Streitpunkte in den festgefahrenen Verhandlungen sind, dass die Regierung den Zeitraum für die Berechnung der Rentenhöhe erweitern will. Derzeit werden nur die letzten 15 Jahre herangezogen. Eine Ausweitung würde eine Absenkung der Renten bedeuten. Die Gewerkschaften fordern angesichts prall gefüllter Kassen aber, dass der früher obligatorische Militärdienst auf die Rentenzeiten angerechnet wird. Das würde vor allem vielen Rentner mit Minimalrenten eine Verbesserung bringen.

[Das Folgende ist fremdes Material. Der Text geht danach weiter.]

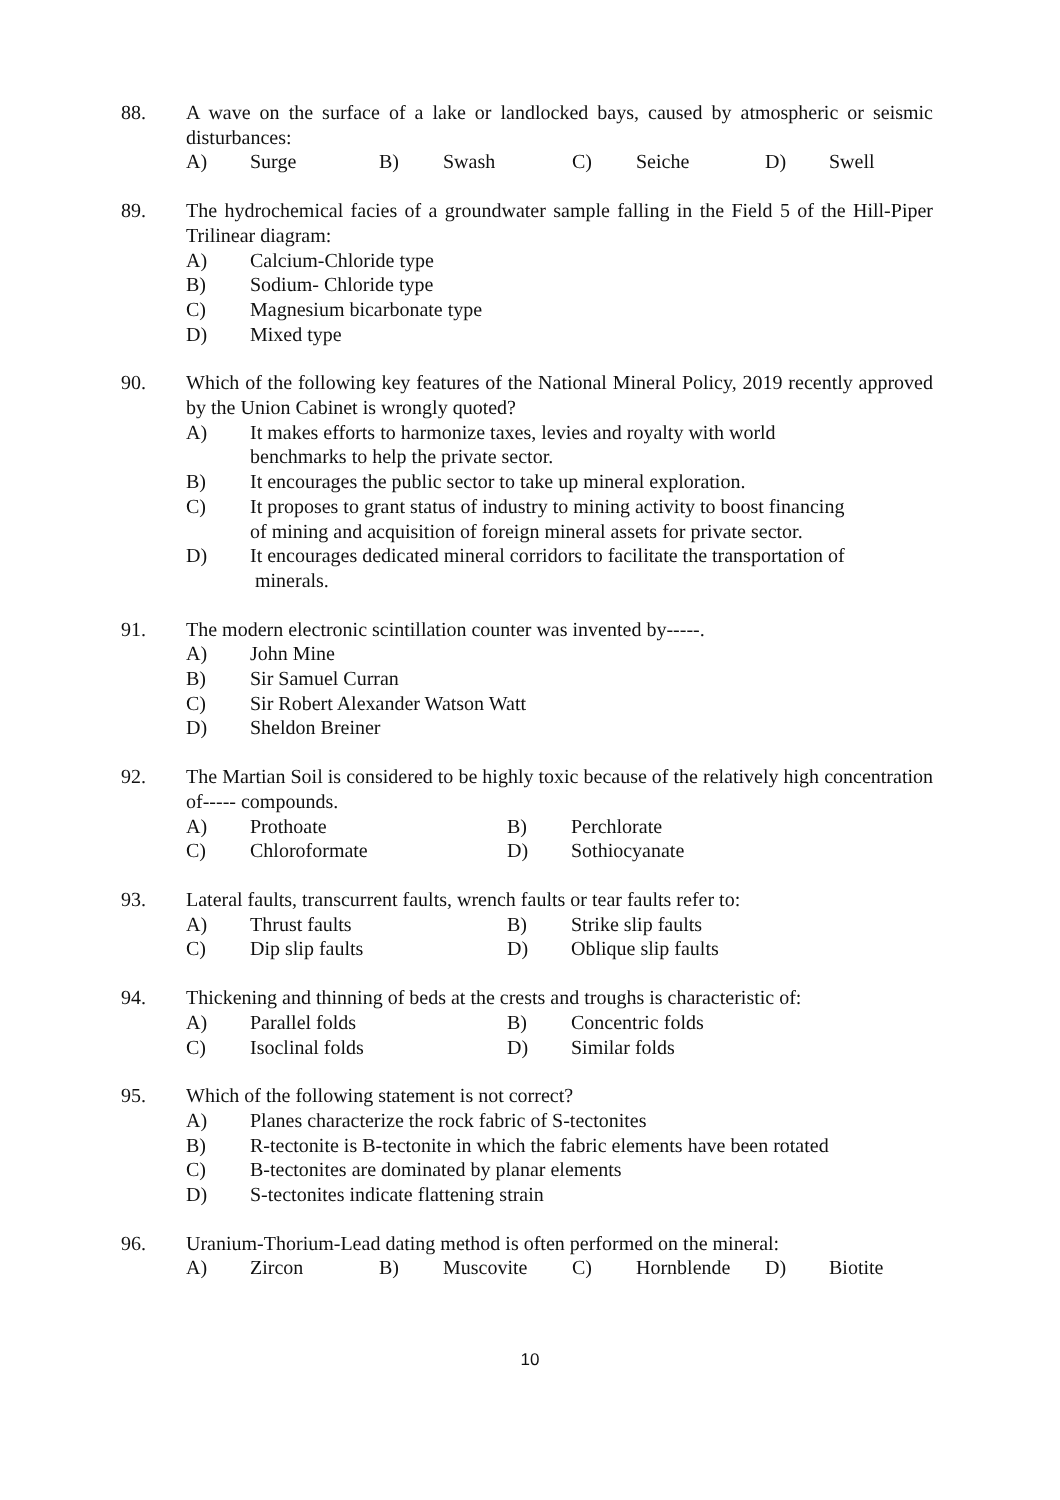88. A wave on the surface of a lake or landlocked bays, caused by atmospheric or seismic disturbances:
A) Surge B) Swash C) Seiche D) Swell
89. The hydrochemical facies of a groundwater sample falling in the Field 5 of the Hill-Piper Trilinear diagram:
A) Calcium-Chloride type
B) Sodium- Chloride type
C) Magnesium bicarbonate type
D) Mixed type
90. Which of the following key features of the National Mineral Policy, 2019 recently approved by the Union Cabinet is wrongly quoted?
A) It makes efforts to harmonize taxes, levies and royalty with world
benchmarks to help the private sector.
B) It encourages the public sector to take up mineral exploration.
C) It proposes to grant status of industry to mining activity to boost financing
of mining and acquisition of foreign mineral assets for private sector.
D) It encourages dedicated mineral corridors to facilitate the transportation of
minerals.
91. The modern electronic scintillation counter was invented by-----.
A) John Mine
B) Sir Samuel Curran
C) Sir Robert Alexander Watson Watt
D) Sheldon Breiner
92. The Martian Soil is considered to be highly toxic because of the relatively high concentration of----- compounds.
A) Prothoate B) Perchlorate C) Chloroformate D) Sothiocyanate
93. Lateral faults, transcurrent faults, wrench faults or tear faults refer to:
A) Thrust faults B) Strike slip faults C) Dip slip faults D) Oblique slip faults
94. Thickening and thinning of beds at the crests and troughs is characteristic of:
A) Parallel folds B) Concentric folds C) Isoclinal folds D) Similar folds
95. Which of the following statement is not correct?
A) Planes characterize the rock fabric of S-tectonites
B) R-tectonite is B-tectonite in which the fabric elements have been rotated
C) B-tectonites are dominated by planar elements
D) S-tectonites indicate flattening strain
96. Uranium-Thorium-Lead dating method is often performed on the mineral:
A) Zircon B) Muscovite C) Hornblende D) Biotite
10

Zum Unmut der Verbraucher, werden die Löcher in den Gesundheitskassen nun über Steuererhöhungen bei der Tabak- und Alkoholsteuer gestopft. Die wurden Mitte September um fünf und zehn Prozent erhöht. Doch das reicht nicht aus. Deshalb sollen die Verbraucher demnächst auch für Strom und Kraftstoffe tiefer in die Tasche greifen, damit die Einnahmen des Staates steigen und das Defizit von über fünf Milliarden Euro ausgeglichen werden kann. Der Entwurf der Regierung sieht vor, die Strompreise um zwei Prozent anzuheben. Die Autonomen Regionen sollen „Gesundheitscents“ auf den Benzinpreis aufschlagen und die ohnehin hohe Gebühr für die Neuzulassung von Autos soll noch einmal erhöht werden.
Damit versucht die Regierung gleich zwei Fliegen mit einer Klappe zu schlagen. Denn als Nebeneffekt soll über die Verteuerung der Energiekosten auch der massive Ausstoß von CO2 vermindert werden. Denn Spanien ist auch beim Verstoß gegen das Klimaschutzprotokoll von Kyoto Spitze, weshalb auch eigentümliche Ideen zu dessen Erfüllung diskutiert werden (Klimagas unter die Erde).
Doch an der Frage der Energiepreise schlägt der Regierung stets Widerstand der Straße ins Gesicht, da jede Spritpreiserhöhung ohnehin Mehreinnahmen über die Mineralöl- und Mehrwertsteuer in ihre Kassen spülen. Schon im Herbst des vergangenen Jahres hatte es ein Aufflammen der Spritpreisproteste gegeben. (Neuauflage der Spritpreisproteste?). Im Sommer kam es auch in Katalonien zu den ersten Protesten von Bauern und kürzlich hatte der Verband Fenadismer, der kleine Transportfirmen und selbständige LKW-Fahrer vertritt, seine Mitglieder zum zweitägigen Streik gegen die hohen Spritpreise aufgerufen. Der Preis für Diesel sei seit Januar um 20 Prozent gestiegen. In den vergangenen zwei Jahren sei er sogar um mehr als 40 Prozent geklettert, klagte der Verband. Die Regierung verhindere, dass die gestiegenen Preise an die Frachtgebühren weiter gegeben würden.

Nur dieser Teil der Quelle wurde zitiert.